A Taiwanese government-affiliated research center has fallen victim to a cyberattack orchestrated by a hacking group believed to be linked to the Chinese government. The attack, which occurred in July 2023, resulted in the theft of passwords and sensitive documents.
Cisco's Talos threat intelligence group identified the perpetrators as members of APT41, a state-sponsored espionage group with ties to China's Ministry of State Security. The hackers employed outdated Microsoft Office software to gain unauthorized access to the research center's systems.
Escalating Cyber Tensions Between Taiwan and China
The cyberattack underscores the growing tensions between Taiwan and China. The self-governing island has become a focal point of geopolitical rivalry, with China asserting its sovereignty over the territory.
Cyber espionage has emerged as a key tool for Beijing to gather intelligence and exert influence.
According to Bloomberg, the compromised Taiwanese research center is part of a broader pattern of Chinese cyberattacks targeting critical infrastructure and government institutions. Recent reports indicate a surge in such activities, prompting Taiwan to bolster its cybersecurity defenses with the assistance of foreign experts.
Related Article: Biden Administration Warns State Governors That Iranian, Chinese Hackers May Attack Water Systems
APT41: A Persistent Threat
APT41, the hacking group responsible for the attack, has a history of targeting high-value targets, including government agencies and private companies. The group has been implicated in numerous cyber espionage campaigns, demonstrating its capabilities and persistence.
The theft of sensitive information from the Taiwanese research center highlights the ongoing threat posed by state-sponsored cyberattacks.
Another Group of China-Backed Hackers
A week ago, another group of state-sponsored hackers dubbed Daggergly launched a malware attack on select organizations in Taiwan and a US non-governmental organization based in China, according to The Hacker News.
The gang of threat actors which hailed from Beijing engaged in "internal espionage" where it exploited a vulnerability within the Apache HTTP server. From here, the cyberattackers were able to send the MgBot malware to the systems.

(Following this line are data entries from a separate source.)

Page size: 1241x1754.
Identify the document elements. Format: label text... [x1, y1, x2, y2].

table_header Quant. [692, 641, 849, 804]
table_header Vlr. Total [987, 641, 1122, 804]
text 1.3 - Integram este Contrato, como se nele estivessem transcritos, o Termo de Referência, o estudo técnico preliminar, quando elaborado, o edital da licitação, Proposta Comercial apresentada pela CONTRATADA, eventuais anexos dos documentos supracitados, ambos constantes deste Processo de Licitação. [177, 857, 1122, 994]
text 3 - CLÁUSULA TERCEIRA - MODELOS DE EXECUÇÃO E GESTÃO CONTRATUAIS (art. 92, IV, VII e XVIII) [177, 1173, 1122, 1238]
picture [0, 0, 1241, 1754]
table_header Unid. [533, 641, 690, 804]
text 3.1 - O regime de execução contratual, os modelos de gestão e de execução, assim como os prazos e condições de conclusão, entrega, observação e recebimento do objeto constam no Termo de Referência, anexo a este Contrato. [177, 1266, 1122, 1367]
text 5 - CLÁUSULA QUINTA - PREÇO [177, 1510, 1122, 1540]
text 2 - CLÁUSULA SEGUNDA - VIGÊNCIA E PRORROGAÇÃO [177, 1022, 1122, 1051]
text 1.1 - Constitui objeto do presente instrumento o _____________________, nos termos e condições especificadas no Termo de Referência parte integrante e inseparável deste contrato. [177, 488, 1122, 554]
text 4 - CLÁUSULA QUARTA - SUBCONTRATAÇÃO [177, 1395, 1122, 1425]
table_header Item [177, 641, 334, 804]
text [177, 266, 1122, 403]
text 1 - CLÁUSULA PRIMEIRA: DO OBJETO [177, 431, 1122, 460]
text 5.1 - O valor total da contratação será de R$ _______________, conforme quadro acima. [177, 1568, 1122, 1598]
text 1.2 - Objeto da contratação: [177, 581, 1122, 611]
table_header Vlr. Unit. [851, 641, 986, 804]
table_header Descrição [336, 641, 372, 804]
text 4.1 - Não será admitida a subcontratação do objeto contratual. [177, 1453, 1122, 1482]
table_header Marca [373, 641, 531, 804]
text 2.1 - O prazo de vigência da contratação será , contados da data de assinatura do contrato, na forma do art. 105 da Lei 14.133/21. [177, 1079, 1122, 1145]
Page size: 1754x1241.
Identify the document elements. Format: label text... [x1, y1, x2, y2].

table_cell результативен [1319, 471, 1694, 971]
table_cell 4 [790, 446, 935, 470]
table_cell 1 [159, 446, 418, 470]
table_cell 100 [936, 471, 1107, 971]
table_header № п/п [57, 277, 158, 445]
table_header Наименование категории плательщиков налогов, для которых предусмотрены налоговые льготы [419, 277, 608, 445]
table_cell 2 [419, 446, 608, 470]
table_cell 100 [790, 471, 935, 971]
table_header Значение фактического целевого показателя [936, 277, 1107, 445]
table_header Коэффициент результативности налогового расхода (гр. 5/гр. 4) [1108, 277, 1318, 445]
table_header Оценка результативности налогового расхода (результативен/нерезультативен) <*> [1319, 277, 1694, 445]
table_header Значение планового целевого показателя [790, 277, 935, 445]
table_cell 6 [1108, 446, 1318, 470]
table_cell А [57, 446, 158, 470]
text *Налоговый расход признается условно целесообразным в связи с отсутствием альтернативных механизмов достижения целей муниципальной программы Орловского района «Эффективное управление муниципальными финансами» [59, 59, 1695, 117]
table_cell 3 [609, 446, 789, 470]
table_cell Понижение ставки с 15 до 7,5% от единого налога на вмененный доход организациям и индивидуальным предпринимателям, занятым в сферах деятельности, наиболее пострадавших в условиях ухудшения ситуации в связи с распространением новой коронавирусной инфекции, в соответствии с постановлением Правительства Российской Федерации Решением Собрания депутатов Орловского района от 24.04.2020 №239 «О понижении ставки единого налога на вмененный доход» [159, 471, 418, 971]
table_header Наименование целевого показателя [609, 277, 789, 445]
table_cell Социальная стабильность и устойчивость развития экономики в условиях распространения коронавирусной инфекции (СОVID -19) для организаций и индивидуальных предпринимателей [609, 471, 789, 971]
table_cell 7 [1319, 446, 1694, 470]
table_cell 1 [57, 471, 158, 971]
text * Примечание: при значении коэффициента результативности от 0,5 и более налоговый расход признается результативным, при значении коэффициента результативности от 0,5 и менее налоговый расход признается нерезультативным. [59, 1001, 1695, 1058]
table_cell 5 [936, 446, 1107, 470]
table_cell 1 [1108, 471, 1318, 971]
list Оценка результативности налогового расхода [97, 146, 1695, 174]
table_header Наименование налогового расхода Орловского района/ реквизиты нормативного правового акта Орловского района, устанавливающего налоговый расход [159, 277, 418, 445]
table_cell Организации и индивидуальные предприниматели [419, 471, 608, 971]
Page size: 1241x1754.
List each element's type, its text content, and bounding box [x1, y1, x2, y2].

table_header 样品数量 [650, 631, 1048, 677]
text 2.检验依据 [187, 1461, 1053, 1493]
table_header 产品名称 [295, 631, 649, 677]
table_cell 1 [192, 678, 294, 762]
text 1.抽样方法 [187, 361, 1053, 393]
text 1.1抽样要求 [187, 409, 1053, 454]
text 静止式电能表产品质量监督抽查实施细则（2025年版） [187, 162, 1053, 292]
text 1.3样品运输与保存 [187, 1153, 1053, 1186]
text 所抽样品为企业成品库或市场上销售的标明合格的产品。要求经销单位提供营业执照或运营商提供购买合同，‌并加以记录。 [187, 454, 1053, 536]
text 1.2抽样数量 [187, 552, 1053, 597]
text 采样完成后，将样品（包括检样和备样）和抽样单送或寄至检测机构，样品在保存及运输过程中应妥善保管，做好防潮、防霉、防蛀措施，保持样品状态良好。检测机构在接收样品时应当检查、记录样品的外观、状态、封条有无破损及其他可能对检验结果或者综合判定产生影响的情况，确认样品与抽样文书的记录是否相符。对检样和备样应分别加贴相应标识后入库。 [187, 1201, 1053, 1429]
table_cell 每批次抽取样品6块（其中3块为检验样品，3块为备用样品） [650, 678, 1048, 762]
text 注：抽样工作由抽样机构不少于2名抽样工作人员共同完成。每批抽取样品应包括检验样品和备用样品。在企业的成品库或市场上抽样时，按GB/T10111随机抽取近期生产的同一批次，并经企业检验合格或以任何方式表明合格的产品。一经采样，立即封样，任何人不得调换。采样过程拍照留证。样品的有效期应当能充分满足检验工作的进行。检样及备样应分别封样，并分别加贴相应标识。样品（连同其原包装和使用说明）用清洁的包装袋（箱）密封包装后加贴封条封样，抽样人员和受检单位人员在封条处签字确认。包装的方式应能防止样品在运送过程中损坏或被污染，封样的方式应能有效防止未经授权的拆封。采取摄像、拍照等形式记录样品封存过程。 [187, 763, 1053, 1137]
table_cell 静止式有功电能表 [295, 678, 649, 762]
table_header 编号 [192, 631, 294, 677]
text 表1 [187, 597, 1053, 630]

According to Symantec, Daggerfly is capable of immediately updating its malware toolset to deliver heavy damage with minimal disruption to the organizations.
Last year, another group of Chinese threat actors under "Flax Typhoon" attacked government agencies in Taiwan. According to Microsoft, the group's modus operandi involves unauthorized access to the networks.
Microsoft added that Flax Typhoon was first discovered in mid-2021. At the time, the group was seen attacking critical sectors in Taiwan. Aside from the government agencies, they also specialized in attacking educational institutions, tech firms, and other infrastructures.
It's important to note that the group's activities are not only limited to Taiwan. It's been said that there were traces of attacks in other regions including Southeast Asia, Africa, and North America.
Regarding the tools used in hacking, the group reportedly relies on the Juicy Potato privilege escalation tool, China Chopper web shell, the SoftEther virtual private network (VPN) client, and Mimikatz.